残念な思いの半面、ほっとした気持ちも…

西日本新聞 オピニオン面

 残念な思いの半面、ほっとした気持ちも。新型コロナの感染拡大で今夏の東京五輪が1年程度延期された。準備してきた選手やスタッフ、聖火リレーのランナー、観戦を楽しみにしていたファン…。ショックや失望、困惑などで心は揺れ動いていよう

▼国内外の状況を見れば、今夏の開催は無理か、と素人目にも。見通しが立たないまま、不安を抱えて準備を続けるのは、誰にとっても良いことはない。聖火リレーが始まるギリギリのタイミングでの決断となった

▼中止だけは避けられたのが何よりだ。来年に希望をつなぐことができ、安堵(あんど)した人も少なくなかろう。もちろん仕切り直しを迫られる選手や関係者の苦労は察して余りある

▼東京五輪を最後に引退を表明しているベテラン選手の言葉が胸に響く。
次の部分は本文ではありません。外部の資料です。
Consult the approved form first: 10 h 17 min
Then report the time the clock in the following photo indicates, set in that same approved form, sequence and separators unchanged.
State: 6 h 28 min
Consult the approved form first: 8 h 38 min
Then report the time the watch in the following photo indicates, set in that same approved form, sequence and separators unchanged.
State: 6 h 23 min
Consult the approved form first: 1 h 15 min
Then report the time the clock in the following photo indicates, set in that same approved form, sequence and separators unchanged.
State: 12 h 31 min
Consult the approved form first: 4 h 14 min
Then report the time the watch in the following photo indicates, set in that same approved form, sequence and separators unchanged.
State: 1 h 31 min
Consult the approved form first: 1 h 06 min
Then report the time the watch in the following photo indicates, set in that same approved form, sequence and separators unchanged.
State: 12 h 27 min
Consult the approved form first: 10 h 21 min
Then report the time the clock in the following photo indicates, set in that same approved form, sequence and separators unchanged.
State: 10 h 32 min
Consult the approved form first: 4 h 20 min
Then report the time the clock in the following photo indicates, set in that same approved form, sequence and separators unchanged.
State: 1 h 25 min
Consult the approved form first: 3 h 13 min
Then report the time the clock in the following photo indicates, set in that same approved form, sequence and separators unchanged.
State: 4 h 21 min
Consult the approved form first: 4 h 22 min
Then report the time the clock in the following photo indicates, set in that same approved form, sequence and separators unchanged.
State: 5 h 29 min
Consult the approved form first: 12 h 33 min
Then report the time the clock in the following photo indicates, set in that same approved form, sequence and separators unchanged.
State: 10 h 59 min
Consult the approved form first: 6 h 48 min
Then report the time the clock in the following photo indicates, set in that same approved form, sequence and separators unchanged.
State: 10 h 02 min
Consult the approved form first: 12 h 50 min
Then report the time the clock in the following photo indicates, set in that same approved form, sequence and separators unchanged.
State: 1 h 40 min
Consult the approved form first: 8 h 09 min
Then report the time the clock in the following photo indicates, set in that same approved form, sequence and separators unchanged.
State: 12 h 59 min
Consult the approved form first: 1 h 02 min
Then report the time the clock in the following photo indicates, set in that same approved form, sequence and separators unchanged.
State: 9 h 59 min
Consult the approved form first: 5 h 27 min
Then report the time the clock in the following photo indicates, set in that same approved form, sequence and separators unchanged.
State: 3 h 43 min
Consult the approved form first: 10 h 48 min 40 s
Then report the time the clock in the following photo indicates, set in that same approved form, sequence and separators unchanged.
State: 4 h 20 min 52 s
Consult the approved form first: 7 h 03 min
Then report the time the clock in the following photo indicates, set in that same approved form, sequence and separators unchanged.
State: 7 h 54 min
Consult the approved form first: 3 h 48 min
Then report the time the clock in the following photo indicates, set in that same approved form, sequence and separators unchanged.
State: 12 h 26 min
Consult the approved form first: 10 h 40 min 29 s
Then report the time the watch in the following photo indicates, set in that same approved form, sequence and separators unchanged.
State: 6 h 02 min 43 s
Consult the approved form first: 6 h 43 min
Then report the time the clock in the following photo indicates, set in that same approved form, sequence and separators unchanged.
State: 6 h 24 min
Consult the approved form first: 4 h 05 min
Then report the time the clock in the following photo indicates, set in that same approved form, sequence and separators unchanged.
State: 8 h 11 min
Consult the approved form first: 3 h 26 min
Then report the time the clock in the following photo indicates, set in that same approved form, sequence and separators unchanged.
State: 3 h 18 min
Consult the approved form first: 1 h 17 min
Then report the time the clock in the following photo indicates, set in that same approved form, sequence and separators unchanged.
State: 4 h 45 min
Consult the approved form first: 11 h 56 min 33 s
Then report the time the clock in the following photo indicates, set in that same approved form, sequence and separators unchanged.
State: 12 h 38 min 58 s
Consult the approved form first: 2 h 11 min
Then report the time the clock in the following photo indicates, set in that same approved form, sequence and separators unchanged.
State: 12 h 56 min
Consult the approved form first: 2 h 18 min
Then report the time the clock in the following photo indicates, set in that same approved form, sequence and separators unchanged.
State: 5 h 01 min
「大好きな競技生活を一日でも長く続けられることをポジティブにとらえ、心身ともに成長する時間にしていく」

▼競技者も観客も楽しむ-。スポーツ本来のあり方を思い出し、前を向いて1年を過ごしたい。ただし「1年後」は確約ではない。コロナの猛威が収まらねば、再延期や中止もあり得る

▼このところ「コロナ疲れ」「コロナ慣れ」などといわれる。催しが再開され、花見に大勢が押し寄せる光景も。感染者は増え続けているのに。一斉休校で引き締まった警戒感が緩みだしていないか。五輪を東京で開くためにも、いま一度気を引き締めよう。